The gargantuan maw, filled with raging fire, a veritable inferno of infinite flame fuelled by undying fires deep within the terrible dragon, you would note next. Daring to go closer, one would note the old battle-scars, the talon-wounds and ancient damages. Then one would notice the talons at the ends of the terrible dragon’s four legs, harder and tougher than reinforced steel. At this point one would dare to touch the dragon, and if it desired to expose its inner world, an extra-dimensional construct closely, metaphysically linked to the dragon’s body and soul, folded inside it at the present moment, one would find oneself in a veritable Hell.
The sky would be on fire and the landscape would be a desert of burning-hot obsidian sand. One would face oceans of liquid fire, rains of molten rock, every manner of flaming death imaginable. As the dragon dreamed, the landscape would shift randomly, uncontrollably, making it impossible to find something unless, somehow, it was desired. One would find no way out, no escape unless that was as well desired or a way could be breached from outside, and if the dragon were somehow to die, so would his inner world, imploding upon itself and destroying all within.
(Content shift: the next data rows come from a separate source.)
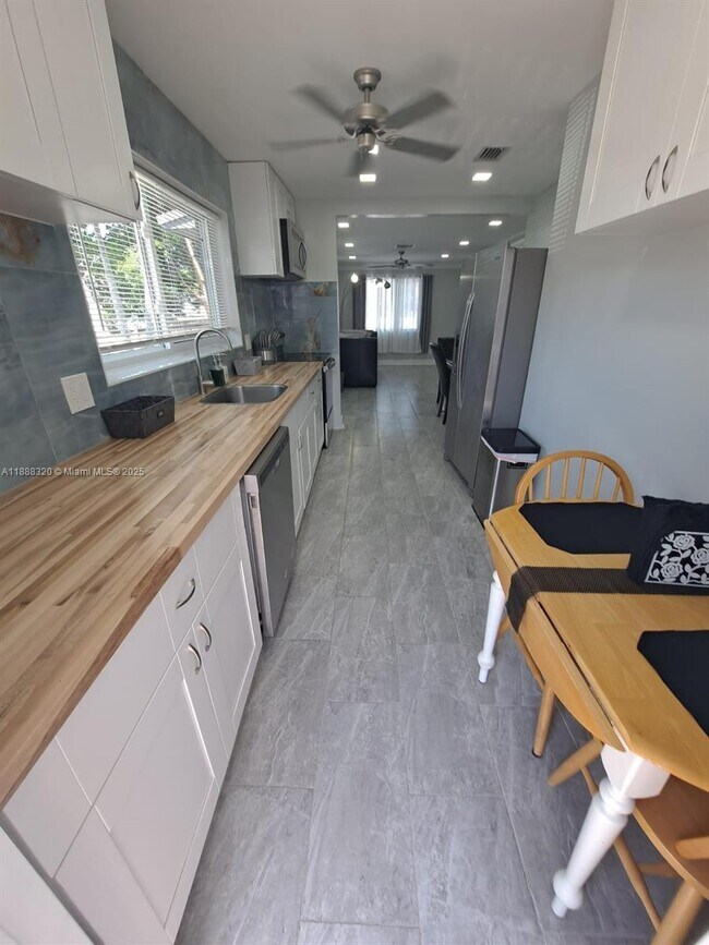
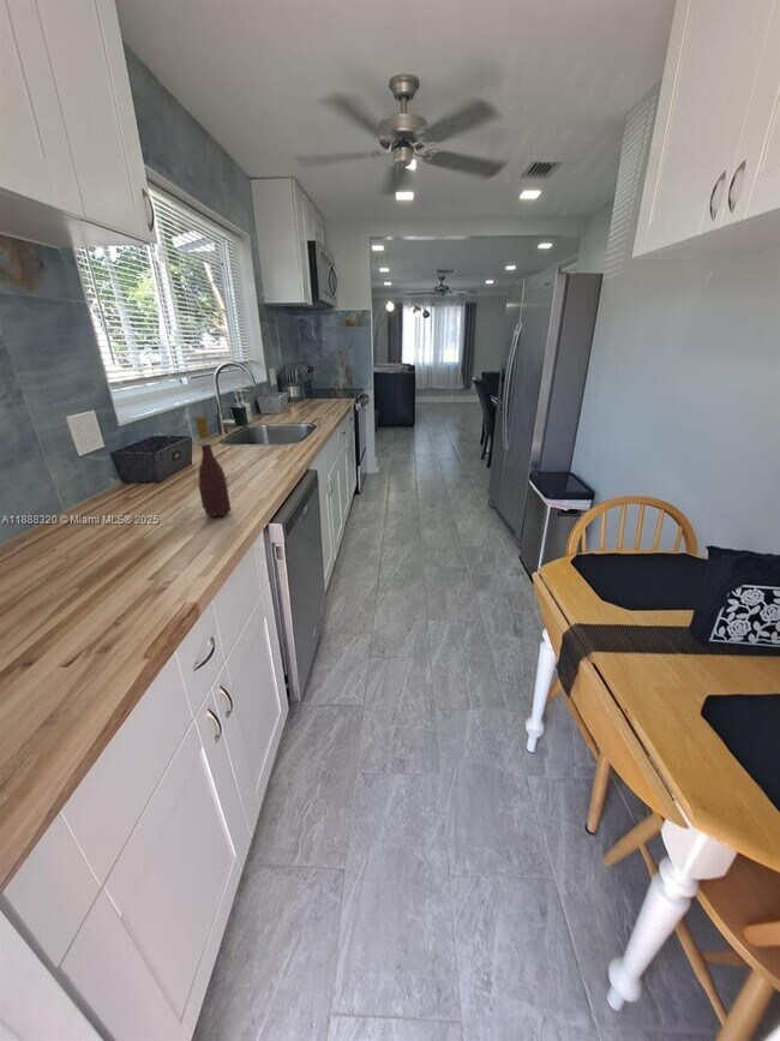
+ wine bottle [194,415,232,516]
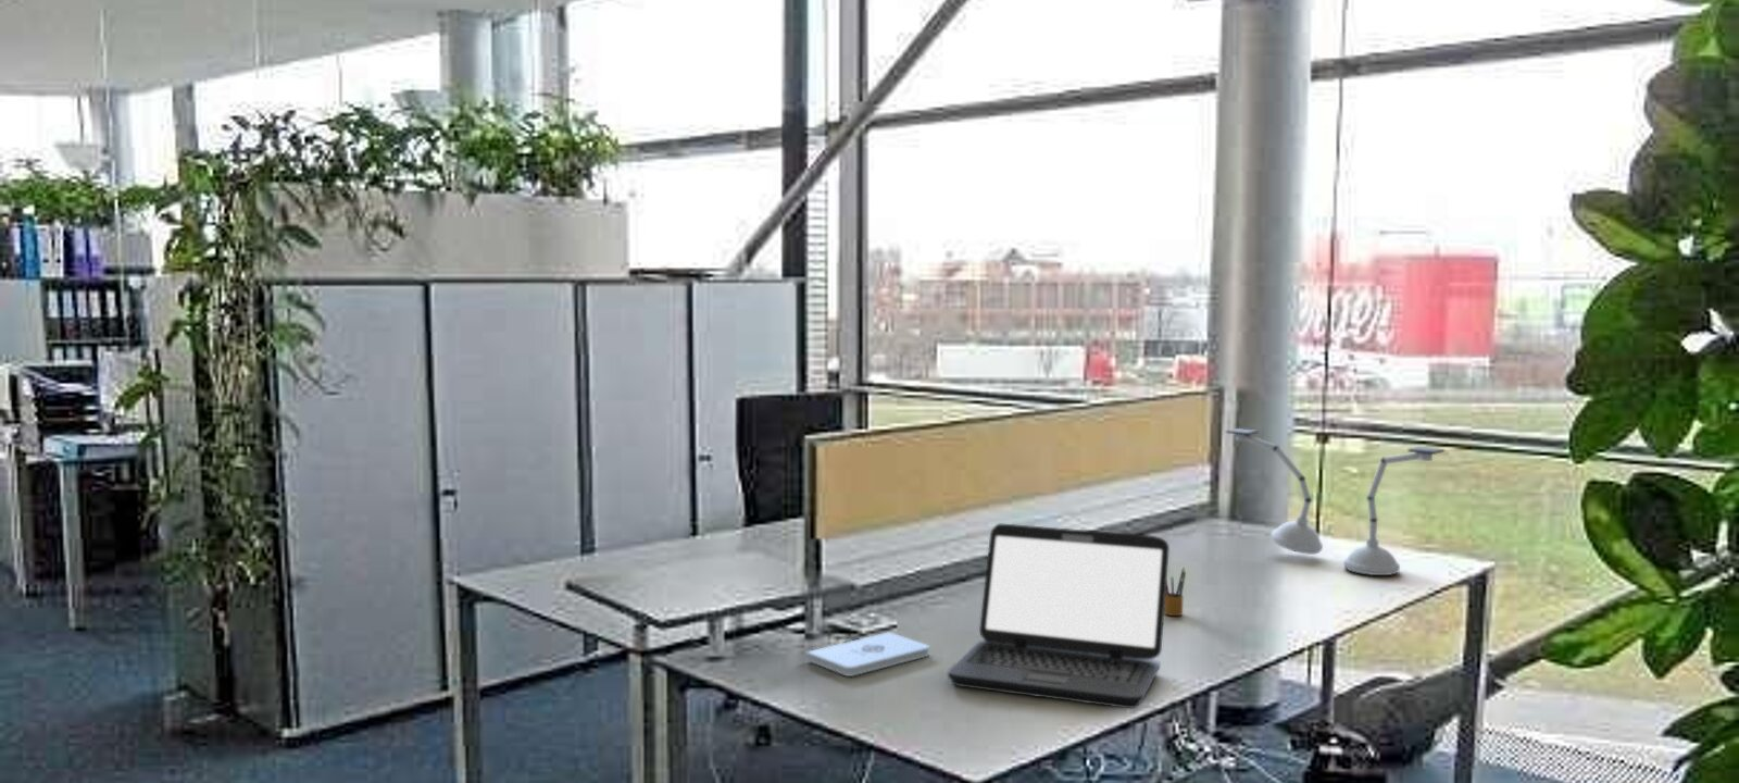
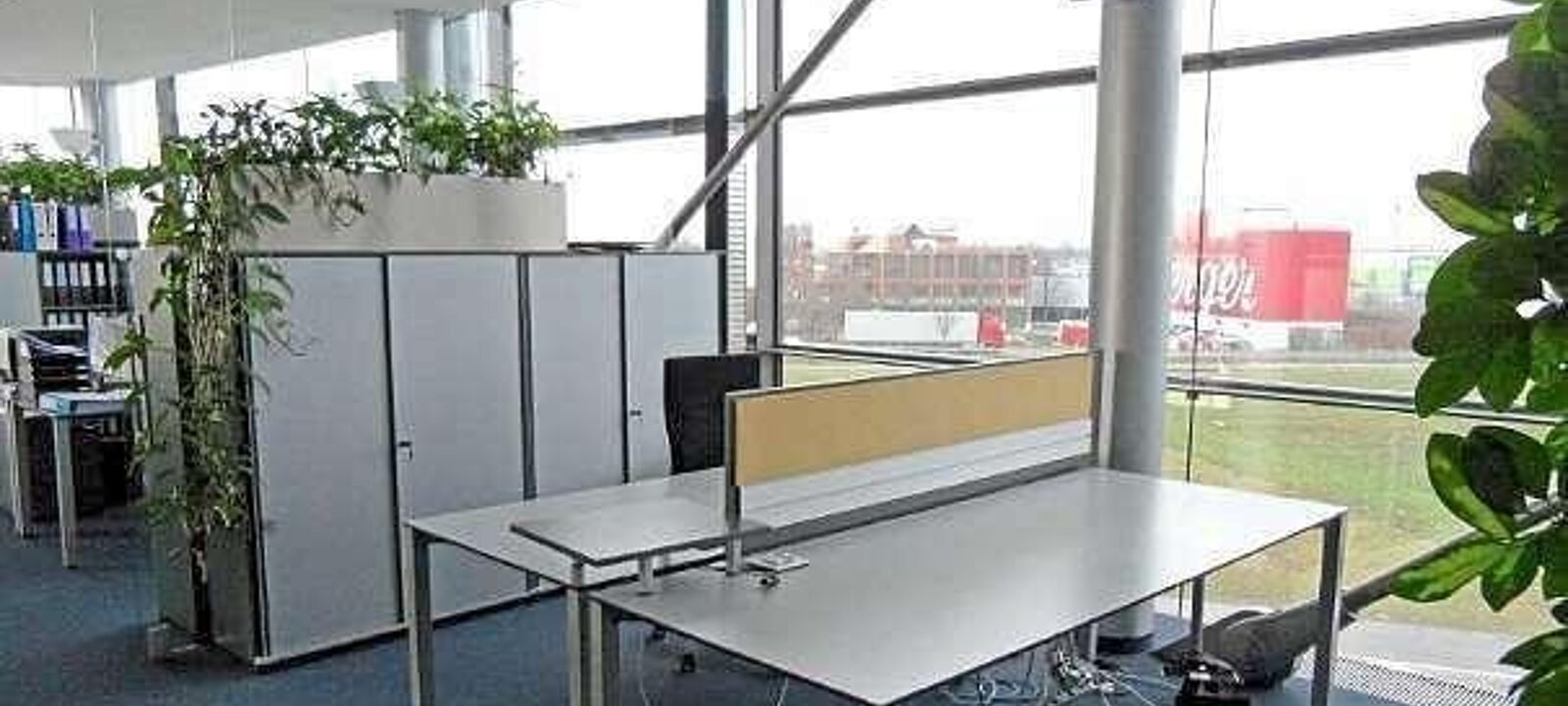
- desk lamp [1224,427,1445,577]
- laptop [947,523,1170,709]
- notepad [805,631,930,678]
- pencil box [1165,568,1187,617]
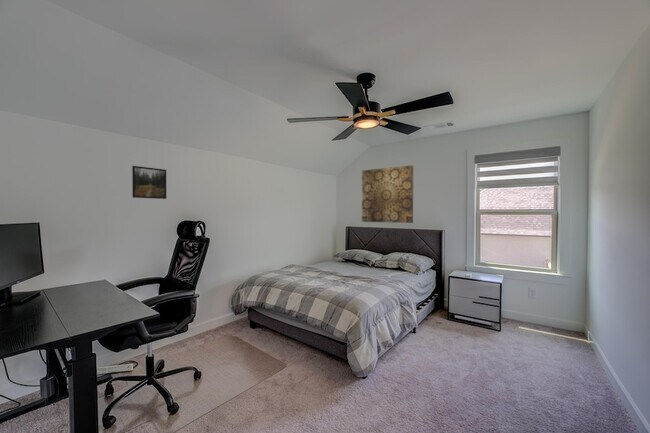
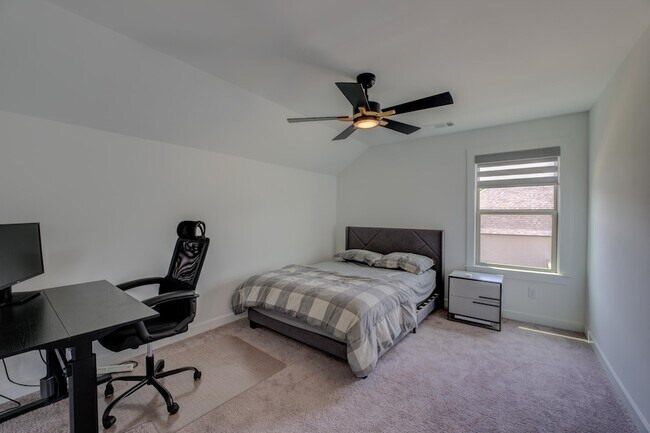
- wall art [361,164,414,224]
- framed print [131,165,167,200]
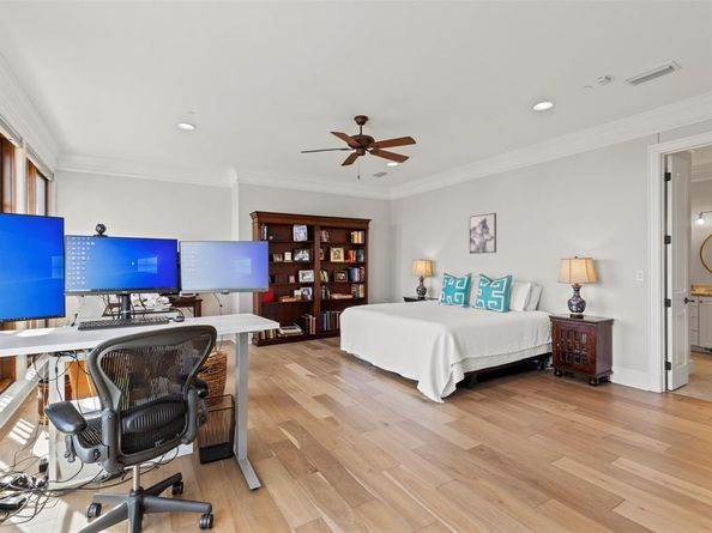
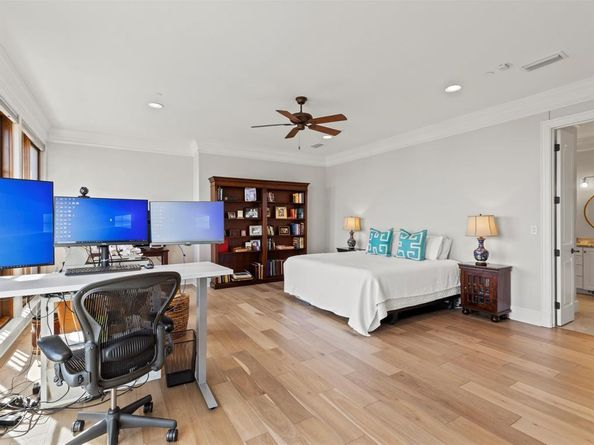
- wall art [469,212,497,255]
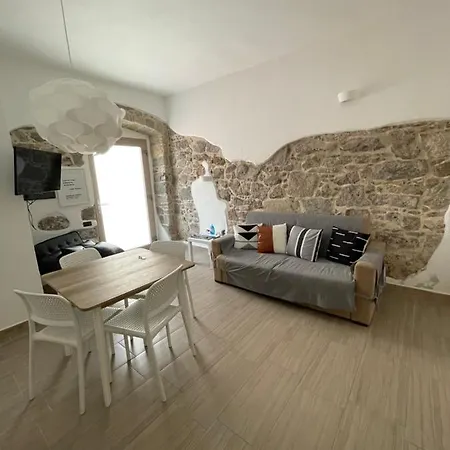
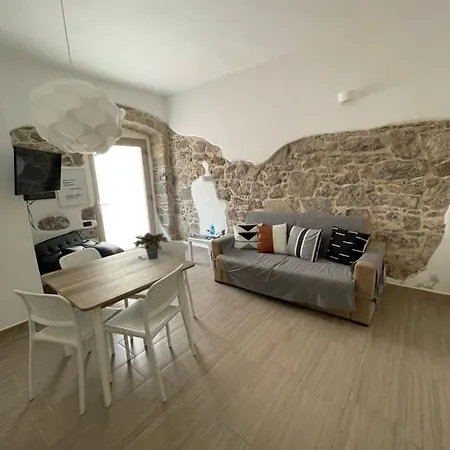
+ potted plant [133,231,170,260]
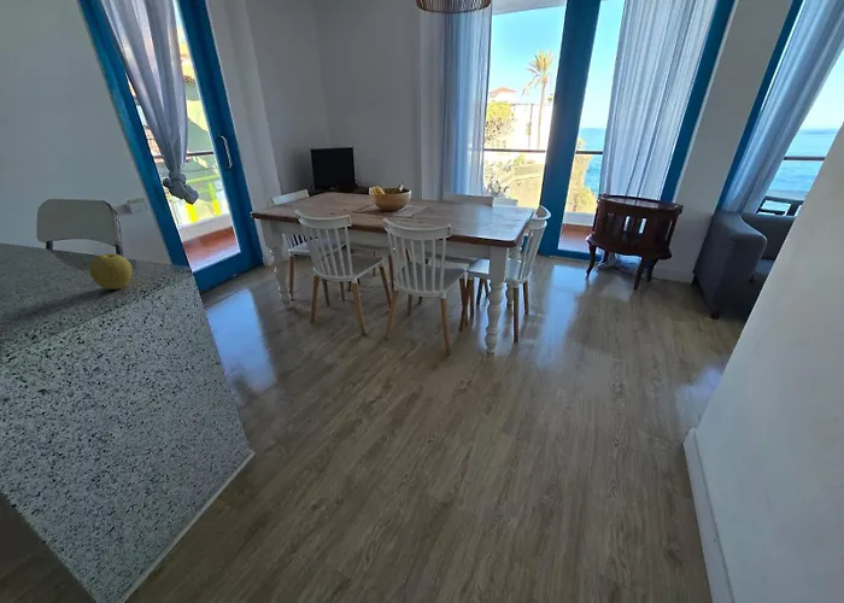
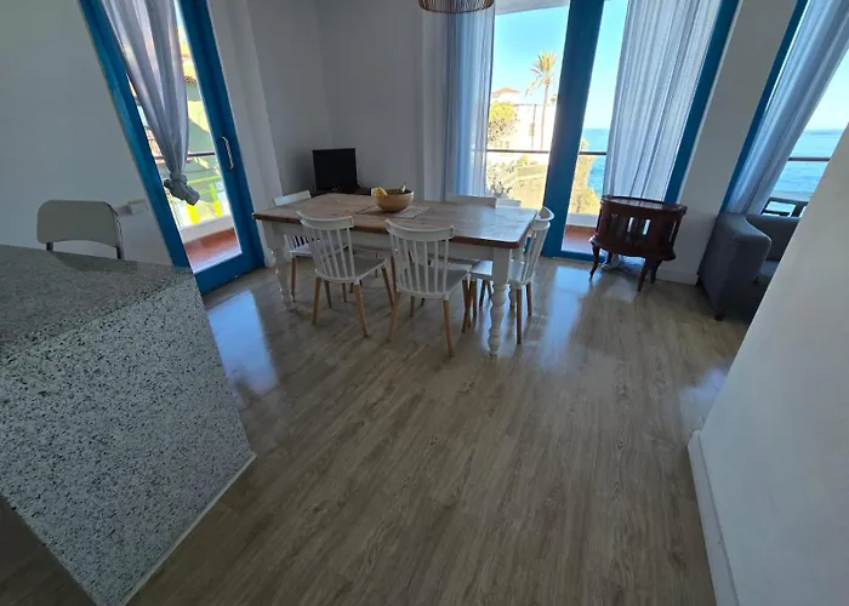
- fruit [88,252,134,291]
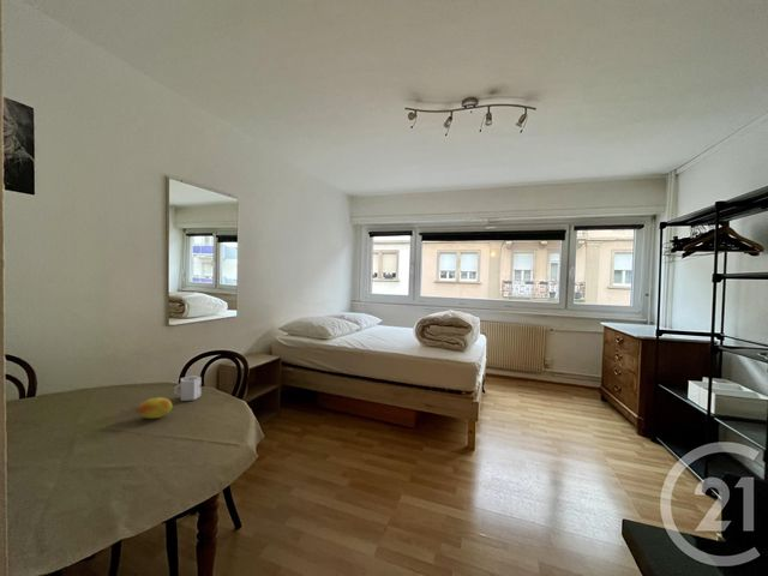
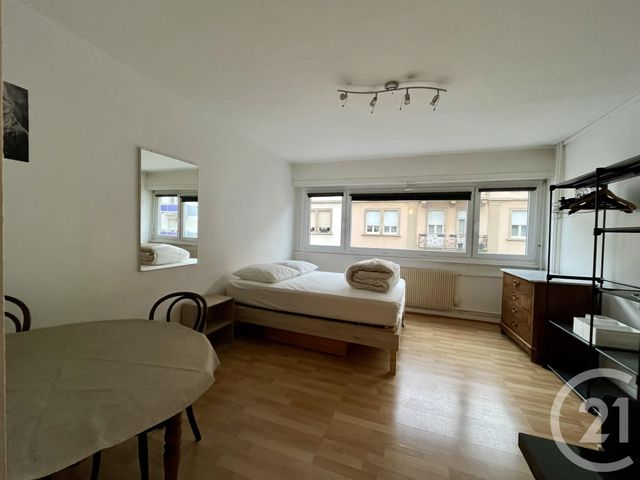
- cup [173,374,203,402]
- fruit [137,396,174,420]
To describe the personality of Firewing is similarly difficult, seeing as the dragon is old and powerful and filled with a thousand grievances against its arch-rival, the Lord of Dragons. Both have been weakened greatly from their prime, when their fire-breaths burned continents and their roars broke mountain-ranges. Both have sworn eternal vengeance against the other, there can be no quarter or compromise or mercy, there can only be the triumph of one over the shattered corpse of the other. But Firewing’s spite and hate and rage has grown great and terrible, and so there is no telling whether , with the last check on his power gone with the Dragon Lord’s destruction, he will not take out his eternal fury on humanity. And if he does, there is little on this earth that can stop him.